### Exercise passage ###

The Need for a New Generation of MBA Leaders

February 22nd, 2012

 

Ever had the intention to be the next Warren Buffet or Li Ka-Shing, hoping that an MBA will be able to bring you to that level? Ever had the ambition of bringing the best practice from the private sector into the public sector and have a more commercial approach, by going through an MBA program? Think again. Most MBA programs you can now find are not keeping in pace with the rapid change in the global business landscape and does not necessary equip students with the right skill set to manage effectively today, let alone tomorrow.

 

MBA – Father of Management

 

Father of Management, Dr H.Mintzberg first pointed this out 25 years ago, but not many business schools were willing to take active steps to change since most were comfortable with the status quos. Perhaps it was also due to the fact that no one could quite see what was wrong with the fact that traditional MBA programs produce “managers who are excessively analytical and detached”. After all, we are all rational beings, making rational decisions which are then communicated down the line of command. So where is the problem?

 

University of Louisville MBA singapore.jpgEver Changing Business Landscape

 

In the past, a job was for life, career depends on substantial experience and specialized skills, on time served on “working the hierarchy”. Communication was one way, and there was a strong sense of right or wrong as the organization was internally focused. That was the world when MBA was developed.

 

That world no longer exists. If you are someone in your mid-30s to 40s, you could have switched between 5-10 over jobs. Many people are now working out of offices, or leave big organizations for independent careers through networking. It is now less about what we know, but more about where and how we apply the knowledge.

 

In today business world, there is never a standard set of knowledge that can be applied throughout; change is the only constant, is not lack of information but information overloa. To operate in such rapidly evolving environment we need adaptable skills which include situational leadership and entrepreneurship skills that strengthen decision-making process in uncertain and ambiguous circumstances.

 

MBA for Future Leaders

 

MBA today requires knowledge on business models, translation between private and public sectors, innovation, design thinking on complexity, understanding and embracing diversity, interpersonal skills and teamwork. On top of that, studying at a university that is internationally accredited, multinational, and offer a diverse environment is important to so as to develop an international network and to experience different elements influencing the world of commercial and political issues.

### Excerpted data ###

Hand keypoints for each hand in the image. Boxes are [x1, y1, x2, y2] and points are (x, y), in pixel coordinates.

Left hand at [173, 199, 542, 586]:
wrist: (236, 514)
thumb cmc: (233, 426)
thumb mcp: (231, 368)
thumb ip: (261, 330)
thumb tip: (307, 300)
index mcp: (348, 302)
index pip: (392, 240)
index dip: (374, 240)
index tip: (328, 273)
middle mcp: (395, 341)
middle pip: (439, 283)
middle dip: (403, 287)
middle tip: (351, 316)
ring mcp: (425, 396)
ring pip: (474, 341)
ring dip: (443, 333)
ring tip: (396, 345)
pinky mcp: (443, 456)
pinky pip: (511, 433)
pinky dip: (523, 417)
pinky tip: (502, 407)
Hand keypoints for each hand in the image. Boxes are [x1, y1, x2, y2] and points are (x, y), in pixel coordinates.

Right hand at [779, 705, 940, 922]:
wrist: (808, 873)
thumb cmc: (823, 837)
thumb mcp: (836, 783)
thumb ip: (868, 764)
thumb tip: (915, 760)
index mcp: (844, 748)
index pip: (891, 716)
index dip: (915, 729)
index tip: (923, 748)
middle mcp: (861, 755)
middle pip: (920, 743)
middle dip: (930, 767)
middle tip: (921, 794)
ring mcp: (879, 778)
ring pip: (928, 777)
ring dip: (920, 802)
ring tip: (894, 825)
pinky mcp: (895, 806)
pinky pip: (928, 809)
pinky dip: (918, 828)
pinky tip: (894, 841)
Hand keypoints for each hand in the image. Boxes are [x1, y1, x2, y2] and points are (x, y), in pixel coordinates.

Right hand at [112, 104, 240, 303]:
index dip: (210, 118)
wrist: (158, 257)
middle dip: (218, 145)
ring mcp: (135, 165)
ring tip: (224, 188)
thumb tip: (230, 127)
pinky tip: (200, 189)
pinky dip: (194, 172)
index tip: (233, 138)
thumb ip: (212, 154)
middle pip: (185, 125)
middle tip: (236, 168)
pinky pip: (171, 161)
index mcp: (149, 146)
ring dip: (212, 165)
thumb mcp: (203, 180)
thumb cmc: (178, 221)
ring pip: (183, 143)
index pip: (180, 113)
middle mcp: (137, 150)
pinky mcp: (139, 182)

###

Questions to answer:
A - Copy the MBA article word for word, starting at "Father of Management, Dr" and continuing down to "is the problem?".
B - Resume the article on the need for a new generation of MBA leaders, starting right after its final sentence.

Written responses:
A -
Father of Management, Dr H.Mintzberg first pointed this out 25 years ago, but not many business schools were willing to take active steps to change since most were comfortable with the status quos. Perhaps it was also due to the fact that no one could quite see what was wrong with the fact that traditional MBA programs produce “managers who are excessively analytical and detached”. After all, we are all rational beings, making rational decisions which are then communicated down the line of command. So where is the problem?

B -
 

MBA Network – Doors to Success

 

Networking is another essential factor for the business world today. Many entrepreneurs have realized that alumni network comes in handy, as having a good business leads in the beginning are the key to survival for startups. Many people have never imagined becoming a business owner, especially in the Asian context. But MBA programs that provide an entrepreneurship environment encourage enthusiasm that it is a possible path. At the end, even if all else failed, you can still return to the private sector.Â

 

Having these important components for the MBA tailored for today and tomorrow does not mean that the traditional business skills have became redundant. Only those whom demonstrate the necessary range of leadership and entrepreneurship skills as well as traditional skills will find followers. At the heart of all these, an integrative blend of systemic thinking, emotional intelligence, self-awareness and a deep commitment business ethics will form the bedrock of the next generation business leaders.

 

American MBA leading the way

 

This is one reason why American MBA which focus on case studies, leadership development and entrepreneurial thinking are in such high demand, these includes MBA from the State University of New York ; Chicago Booth Business School , University of Louisville , California state university and City University of New York; all of which offers executive MBA and Professional MBA  program in Singapore.

 

Author: Mr Kent He, APM, Aventis School of Management which is Singapore’s Largest US MBA Centre offering MBA programs from 4 Top US Universities.

 

References

 



MBA Scholarship Singapore

January 30th, 2012

Apply for MBA Scholarships

1

As part of our mission to provide information and access to business schools and Masters and PhD programs, Aventis is pleased to offer over SGD$100,000 in scholarship funding for 2012 for selected applicants from across ASEAN.



The Aventis MBA Scholarships aim to provide opportunities for professionals across ASEAN to develop their potential and equip them with skills that will enable them to confidently step into the new millennium. The Aventis Bond Free Scholarship 2012 are awarded in conjunction with our university partners to candidates admitted into one of the following Programs:


  • Executive MBA
  • Professional MBA
  • International MBA
  • Executive MSc Finance
  • Executive MSc Marketing
  • Aventis Graduate Diploma programs
  • CIM Postgraduate Diploma


Participating Universities and Institutions


2


Candidate’s Eligibility


  • Candidate must applied and be successfully admitted into the programs listed above
  • Good conduct with academic and /or professional supervisors’ references
  • Minimum 3 years of working experience


Value of Award


This is a bond-free scholarship. The total value of the award is dependent on the programs.

Ranges from S$10,000 to S$1,000

The number of scholarships awarded for the Program each year will be the sole discretion of Aventis School of Management and its respective university partners.


Period of Award


Each award is tenable for the whole program period. Scholarship holders are required to pass every course for Scholarship payments to be maintained.


Application Documents


For a no-obligation assessment of your eligibility, please download the scholarship application form below


http://buncombecounty4h.files.wordpress.com/2010/01/scholarship-application-button21.jpg


And enclosed the application form with your

  • Academic transcripts and certificate
  • Testimonials, Co-curricular activities record, proof of Awards received, etc


Date of Application


All applications are to be submitted to Aventis School of Management at least 1 month prior to the commencement of the respective programs.
Kindly Email the documentation to: scholarship@aventis.edu.sg

Or

Submit the documentation in person to our office @ 100 Orchard Road, Concorde Hotel #04-100.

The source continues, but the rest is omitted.